■ TEXT SECTION:
11/29/2005

CleanFlicks Plays Dirty with Artists’ Creative Rights

CleanFlicks, founded by Utah’s Ray Lines, is a DVD rental company that edits profanity, nudity, violence, etc. from movies and rents them out to people who find those things unbearably offensive. It is wonderful that people have the power to avoid things that they do not want to see, but the problem is that CleanFlicks is editing these movies without the consent of directors. This is akin to putting a fig leaf on a naked statue, clipping out words from a song, or blacking out text in a book.

Film is an artistic medium, and directors are artists. An artist creates a piece of art as a complete work. Every element in that piece of art is there because the artist put it there for a purpose. When companies delete things from art, they diminish the art and degrade the artist.

This is a free-market system where people are supposed to vote with their wallets. Whenever people rent or purchase a movie, edited or not, they are giving the director financial support. If people are offended by nudity, profanity, violence, etc., they should not financially support directors that put those elements in their movies.

If a lot of people start paying for only family friendly movies, the studios will take notice and shift their financial backing to more tame fare. Look at the movies from the 1940s. They have virtually no profanity, nudity, or violence. This is not because of prudish directors, but because the American movie-goers at that time demanded clean movies. Show business is a business, and the entertainment will eventually conform to market demands.

■ INPUT DATA:
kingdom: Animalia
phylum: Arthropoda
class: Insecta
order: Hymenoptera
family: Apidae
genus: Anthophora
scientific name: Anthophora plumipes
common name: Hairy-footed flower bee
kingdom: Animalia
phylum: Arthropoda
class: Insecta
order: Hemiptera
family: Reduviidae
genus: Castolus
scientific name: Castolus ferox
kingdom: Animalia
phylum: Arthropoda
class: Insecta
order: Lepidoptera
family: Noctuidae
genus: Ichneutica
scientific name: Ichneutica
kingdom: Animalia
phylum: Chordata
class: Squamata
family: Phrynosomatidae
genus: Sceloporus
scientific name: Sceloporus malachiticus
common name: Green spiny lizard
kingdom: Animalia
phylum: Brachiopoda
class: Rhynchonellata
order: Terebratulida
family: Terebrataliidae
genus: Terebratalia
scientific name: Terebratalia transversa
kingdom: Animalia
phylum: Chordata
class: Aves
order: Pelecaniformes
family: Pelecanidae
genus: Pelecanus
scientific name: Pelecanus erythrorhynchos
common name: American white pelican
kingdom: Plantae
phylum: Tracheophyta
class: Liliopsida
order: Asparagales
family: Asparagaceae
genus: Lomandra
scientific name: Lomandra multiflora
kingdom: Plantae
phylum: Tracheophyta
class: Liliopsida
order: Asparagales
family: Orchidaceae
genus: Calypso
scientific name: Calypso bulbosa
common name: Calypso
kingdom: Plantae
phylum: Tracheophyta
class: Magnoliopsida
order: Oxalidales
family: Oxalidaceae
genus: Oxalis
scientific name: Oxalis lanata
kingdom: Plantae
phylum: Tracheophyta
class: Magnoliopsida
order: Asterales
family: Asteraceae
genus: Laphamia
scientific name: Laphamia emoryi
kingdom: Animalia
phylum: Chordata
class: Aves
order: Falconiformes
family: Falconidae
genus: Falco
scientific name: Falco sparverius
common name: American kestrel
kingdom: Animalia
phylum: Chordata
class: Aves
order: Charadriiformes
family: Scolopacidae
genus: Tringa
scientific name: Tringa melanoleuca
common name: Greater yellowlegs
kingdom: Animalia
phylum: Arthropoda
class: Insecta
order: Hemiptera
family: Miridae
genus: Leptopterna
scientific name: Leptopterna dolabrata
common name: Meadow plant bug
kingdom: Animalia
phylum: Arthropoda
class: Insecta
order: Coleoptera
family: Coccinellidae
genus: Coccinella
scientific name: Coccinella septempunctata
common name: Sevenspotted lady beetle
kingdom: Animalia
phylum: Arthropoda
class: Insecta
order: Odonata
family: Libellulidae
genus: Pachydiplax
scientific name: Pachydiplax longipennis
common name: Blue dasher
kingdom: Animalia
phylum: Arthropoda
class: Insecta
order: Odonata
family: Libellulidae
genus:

■ APPLY WHAT YOU READ:
- A) Please transcribe the part of the CleanFlicks editorial starting with "CleanFlicks, founded by" and going on through "degrade the artist.".
- B) Pick up the CleanFlicks editorial after its last sentence and keep writing it.

■ ANSWERS TO EACH TASK:
- A)
CleanFlicks, founded by Utah’s Ray Lines, is a DVD rental company that edits profanity, nudity, violence, etc. from movies and rents them out to people who find those things unbearably offensive. It is wonderful that people have the power to avoid things that they do not want to see, but the problem is that CleanFlicks is editing these movies without the consent of directors. This is akin to putting a fig leaf on a naked statue, clipping out words from a song, or blacking out text in a book.

Film is an artistic medium, and directors are artists. An artist creates a piece of art as a complete work. Every element in that piece of art is there because the artist put it there for a purpose. When companies delete things from art, they diminish the art and degrade the artist.

- B)
The issue here is not consumer freedom. Consumers should be able to see or not see whatever they want. The issue here is the rights and reputation of the artists. The artist is the creator of the work and accountable for its content. Therefore, the artists (and their financiers) are the only ones who have the right to authorize changes to their work.

Television networks edit movies all of the time, but they do it with the permission of the directors, studios, etc. Likewise, CleanFlicks should be allowed to edit whatever they want from movies, but they should have the decency to get the permission of the director before they do it.

Mel Gibson is currently suing CleanFlicks, because they edited out three minutes of material from The Passion of the Christ. Gibson’s case against CleanFlicks is bound to be a landmark decision for artists’ creative rights.